= TRY IT =
Copy every line of the data in which the word "lines" occurs.

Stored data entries
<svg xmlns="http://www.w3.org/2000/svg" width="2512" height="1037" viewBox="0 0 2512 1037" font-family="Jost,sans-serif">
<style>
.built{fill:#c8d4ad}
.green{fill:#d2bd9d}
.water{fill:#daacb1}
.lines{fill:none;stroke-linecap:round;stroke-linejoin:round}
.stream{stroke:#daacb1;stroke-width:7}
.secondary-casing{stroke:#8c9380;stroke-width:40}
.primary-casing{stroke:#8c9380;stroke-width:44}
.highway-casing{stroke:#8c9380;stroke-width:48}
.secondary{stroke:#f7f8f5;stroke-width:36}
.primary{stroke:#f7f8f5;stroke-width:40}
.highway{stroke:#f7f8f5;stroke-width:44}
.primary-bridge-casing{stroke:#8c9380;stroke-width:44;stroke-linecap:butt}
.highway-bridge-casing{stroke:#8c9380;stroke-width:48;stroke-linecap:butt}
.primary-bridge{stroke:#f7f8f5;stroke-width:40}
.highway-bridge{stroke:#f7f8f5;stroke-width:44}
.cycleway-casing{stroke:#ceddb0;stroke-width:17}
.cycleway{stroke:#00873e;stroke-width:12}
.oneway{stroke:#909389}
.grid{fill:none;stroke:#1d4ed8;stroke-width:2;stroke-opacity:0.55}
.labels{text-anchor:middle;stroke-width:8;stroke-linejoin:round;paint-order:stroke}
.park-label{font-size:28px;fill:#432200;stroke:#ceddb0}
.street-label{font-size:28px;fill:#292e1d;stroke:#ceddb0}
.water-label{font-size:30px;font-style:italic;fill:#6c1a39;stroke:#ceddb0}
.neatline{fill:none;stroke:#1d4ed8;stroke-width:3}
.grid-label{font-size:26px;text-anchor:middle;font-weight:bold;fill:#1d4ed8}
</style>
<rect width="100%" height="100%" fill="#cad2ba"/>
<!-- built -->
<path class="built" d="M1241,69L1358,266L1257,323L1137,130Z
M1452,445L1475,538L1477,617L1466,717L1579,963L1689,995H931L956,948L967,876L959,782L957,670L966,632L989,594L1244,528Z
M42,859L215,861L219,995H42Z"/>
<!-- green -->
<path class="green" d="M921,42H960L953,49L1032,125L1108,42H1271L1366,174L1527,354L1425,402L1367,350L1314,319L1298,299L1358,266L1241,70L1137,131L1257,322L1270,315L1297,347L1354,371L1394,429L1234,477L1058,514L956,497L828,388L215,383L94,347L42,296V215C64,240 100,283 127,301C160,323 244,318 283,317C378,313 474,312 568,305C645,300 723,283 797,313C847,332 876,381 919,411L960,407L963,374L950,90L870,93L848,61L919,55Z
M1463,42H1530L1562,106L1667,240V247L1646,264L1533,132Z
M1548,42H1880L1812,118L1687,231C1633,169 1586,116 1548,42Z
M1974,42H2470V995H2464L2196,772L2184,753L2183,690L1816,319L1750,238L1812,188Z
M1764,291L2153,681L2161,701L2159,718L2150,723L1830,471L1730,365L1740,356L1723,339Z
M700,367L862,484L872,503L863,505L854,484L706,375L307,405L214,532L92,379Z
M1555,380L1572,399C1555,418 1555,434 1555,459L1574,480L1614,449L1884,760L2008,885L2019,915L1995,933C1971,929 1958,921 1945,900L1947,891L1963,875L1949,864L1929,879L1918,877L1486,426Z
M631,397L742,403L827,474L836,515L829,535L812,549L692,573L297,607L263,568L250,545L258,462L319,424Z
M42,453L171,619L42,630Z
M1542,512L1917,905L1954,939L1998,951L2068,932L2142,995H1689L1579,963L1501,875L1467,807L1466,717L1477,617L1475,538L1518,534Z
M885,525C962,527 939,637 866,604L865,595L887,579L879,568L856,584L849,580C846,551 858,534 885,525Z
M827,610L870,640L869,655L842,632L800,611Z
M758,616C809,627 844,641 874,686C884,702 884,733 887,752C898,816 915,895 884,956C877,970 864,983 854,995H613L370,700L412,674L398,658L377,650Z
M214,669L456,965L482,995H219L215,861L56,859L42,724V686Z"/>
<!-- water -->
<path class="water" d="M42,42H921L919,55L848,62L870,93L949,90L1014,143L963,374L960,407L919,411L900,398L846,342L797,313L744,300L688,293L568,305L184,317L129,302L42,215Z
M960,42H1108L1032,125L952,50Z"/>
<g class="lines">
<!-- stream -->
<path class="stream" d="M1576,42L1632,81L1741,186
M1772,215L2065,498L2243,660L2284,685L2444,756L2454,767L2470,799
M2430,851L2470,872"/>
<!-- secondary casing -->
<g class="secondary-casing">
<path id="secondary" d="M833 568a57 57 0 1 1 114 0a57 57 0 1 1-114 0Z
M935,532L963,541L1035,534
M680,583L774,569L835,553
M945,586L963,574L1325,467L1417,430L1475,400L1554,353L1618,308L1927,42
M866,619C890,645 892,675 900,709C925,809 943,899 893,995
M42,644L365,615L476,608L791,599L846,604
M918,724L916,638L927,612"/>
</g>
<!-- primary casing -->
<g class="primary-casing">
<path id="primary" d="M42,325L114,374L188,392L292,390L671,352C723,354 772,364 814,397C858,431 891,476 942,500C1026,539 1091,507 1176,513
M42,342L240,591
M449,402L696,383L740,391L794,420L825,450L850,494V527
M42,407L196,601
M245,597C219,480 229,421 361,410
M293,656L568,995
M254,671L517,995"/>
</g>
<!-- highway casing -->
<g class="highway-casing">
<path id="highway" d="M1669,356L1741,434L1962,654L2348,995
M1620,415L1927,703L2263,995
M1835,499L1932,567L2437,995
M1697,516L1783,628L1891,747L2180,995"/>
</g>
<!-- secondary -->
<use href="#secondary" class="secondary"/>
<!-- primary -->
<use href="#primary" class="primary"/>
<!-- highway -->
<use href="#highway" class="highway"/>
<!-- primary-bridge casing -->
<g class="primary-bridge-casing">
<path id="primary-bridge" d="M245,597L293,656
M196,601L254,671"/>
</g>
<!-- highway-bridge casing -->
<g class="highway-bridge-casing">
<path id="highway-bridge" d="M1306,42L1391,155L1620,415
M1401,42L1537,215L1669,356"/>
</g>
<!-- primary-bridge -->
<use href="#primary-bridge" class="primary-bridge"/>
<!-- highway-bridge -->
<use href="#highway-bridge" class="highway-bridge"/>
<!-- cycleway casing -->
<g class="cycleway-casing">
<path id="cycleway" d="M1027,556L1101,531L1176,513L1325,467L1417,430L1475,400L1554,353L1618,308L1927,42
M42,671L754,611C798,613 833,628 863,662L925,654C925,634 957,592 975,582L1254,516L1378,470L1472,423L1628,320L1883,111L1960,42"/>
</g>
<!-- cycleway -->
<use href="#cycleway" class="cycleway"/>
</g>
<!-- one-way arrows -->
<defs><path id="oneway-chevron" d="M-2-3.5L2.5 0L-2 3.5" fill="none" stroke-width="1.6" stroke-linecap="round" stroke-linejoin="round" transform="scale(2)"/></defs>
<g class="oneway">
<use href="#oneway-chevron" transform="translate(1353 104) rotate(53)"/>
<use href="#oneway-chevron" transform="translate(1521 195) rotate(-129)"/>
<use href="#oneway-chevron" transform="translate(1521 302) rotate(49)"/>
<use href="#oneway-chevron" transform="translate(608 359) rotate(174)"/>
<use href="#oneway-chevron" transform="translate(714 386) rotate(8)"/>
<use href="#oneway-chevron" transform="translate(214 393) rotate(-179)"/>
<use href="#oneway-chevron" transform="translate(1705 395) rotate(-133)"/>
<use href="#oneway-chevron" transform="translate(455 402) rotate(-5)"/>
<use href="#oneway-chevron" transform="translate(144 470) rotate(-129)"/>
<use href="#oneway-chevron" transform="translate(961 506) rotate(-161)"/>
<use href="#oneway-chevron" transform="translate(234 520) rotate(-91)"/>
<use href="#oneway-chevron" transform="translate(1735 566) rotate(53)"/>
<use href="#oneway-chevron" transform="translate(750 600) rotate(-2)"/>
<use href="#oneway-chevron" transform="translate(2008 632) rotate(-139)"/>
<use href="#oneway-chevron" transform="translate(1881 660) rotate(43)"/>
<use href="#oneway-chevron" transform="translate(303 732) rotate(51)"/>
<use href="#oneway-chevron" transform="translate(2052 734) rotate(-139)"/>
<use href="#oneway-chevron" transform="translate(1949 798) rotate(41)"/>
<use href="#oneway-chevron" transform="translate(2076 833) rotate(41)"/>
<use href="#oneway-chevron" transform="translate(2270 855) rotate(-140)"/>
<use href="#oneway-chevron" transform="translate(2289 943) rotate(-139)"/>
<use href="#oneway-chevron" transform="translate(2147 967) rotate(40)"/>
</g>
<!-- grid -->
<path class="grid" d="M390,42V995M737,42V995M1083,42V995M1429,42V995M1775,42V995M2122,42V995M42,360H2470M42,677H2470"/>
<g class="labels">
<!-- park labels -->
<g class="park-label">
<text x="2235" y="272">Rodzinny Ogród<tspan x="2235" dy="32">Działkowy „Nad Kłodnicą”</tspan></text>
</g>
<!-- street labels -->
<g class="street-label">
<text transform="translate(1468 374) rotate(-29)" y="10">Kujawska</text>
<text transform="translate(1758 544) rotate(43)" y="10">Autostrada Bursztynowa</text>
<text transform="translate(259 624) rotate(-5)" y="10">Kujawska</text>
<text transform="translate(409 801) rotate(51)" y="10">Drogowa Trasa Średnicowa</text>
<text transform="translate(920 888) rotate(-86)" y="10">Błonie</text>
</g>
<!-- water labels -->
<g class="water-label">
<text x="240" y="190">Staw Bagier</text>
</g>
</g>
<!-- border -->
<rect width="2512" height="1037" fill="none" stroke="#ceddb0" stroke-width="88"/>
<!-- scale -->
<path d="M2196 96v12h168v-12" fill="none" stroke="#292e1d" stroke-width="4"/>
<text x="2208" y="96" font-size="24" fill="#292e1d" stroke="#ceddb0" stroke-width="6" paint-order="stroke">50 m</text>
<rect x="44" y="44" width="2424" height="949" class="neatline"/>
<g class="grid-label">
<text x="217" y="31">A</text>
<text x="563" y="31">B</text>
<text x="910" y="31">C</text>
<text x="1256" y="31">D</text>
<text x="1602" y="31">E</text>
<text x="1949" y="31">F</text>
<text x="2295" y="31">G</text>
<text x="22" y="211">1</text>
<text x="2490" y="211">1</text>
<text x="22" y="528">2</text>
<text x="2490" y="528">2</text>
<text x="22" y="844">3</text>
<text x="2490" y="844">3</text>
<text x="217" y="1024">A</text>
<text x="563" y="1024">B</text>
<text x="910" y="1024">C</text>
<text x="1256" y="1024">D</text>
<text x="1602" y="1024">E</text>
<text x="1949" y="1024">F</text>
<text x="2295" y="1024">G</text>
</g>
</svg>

= SOLUTION FOR THIS EXERCISE =
.lines{fill:none;stroke-linecap:round;stroke-linejoin:round}
<g class="lines">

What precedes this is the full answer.